In my opinion, if you already have a good router/firewall with SPI, this AlphaShield is a useless additional layer of protection.
Router software is definatly corruptable and suseptable to attack
http://news.zdnet.co.uk/security/0,1000000189,39211011,00.htm in other articles concerning this it is stated that this exploit is possible in personal home routers also.
And here is a very interesting from Bnet which is cnet's business site. http://findarticles.com/p/articles/mi_m0EIN/is_2005_August_18/ai_n14926767
There is a promotional video on the AlphaShield website that indicates you can put the AS in front of a router.
Thanks, I looked at the video. I have a combined modem/router unit
provided by the ISP, so I guess in that case it would go behind the
router, not in front of it, using the set-up instructions shown.
Very Interesting....finally some good reasons to be careful with UPnP.

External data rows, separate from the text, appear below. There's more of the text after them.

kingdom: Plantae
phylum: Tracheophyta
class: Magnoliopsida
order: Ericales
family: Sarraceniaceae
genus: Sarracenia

But I thought UPnP in routers mainly gives 'remote' software the full control on ports (opening/closing) without the need of manually opening them on the router.
Are there UpnP commands to completely reset the DNSs of the router? Or there is some other hacks combined with UpnP that changes the main configuration of the router?
Thanks you in advance for any feedback...
This topic is already being discussed here:
At the link Stem gave there is a POC consisting of code that can be compiled with Adobe Flex and set up on a webpage with an embedded flash object.
If someone has the flash skills to set up such a test or knows of some harmless test locations, it would be nice to see what can security software do against those specially crafted .swf files. Probably not much.
Also, this exploit is not necessarily easy to perform, requiring the conjugation of several factors.
For the time being, turning UPnP off on the router seems to be the only real solution (flash can be blocked, but other stuff such as java etc.. can be used - in principle - to perform the UPnP hack). The thing is, most people will have no clue how to set up manual port forward.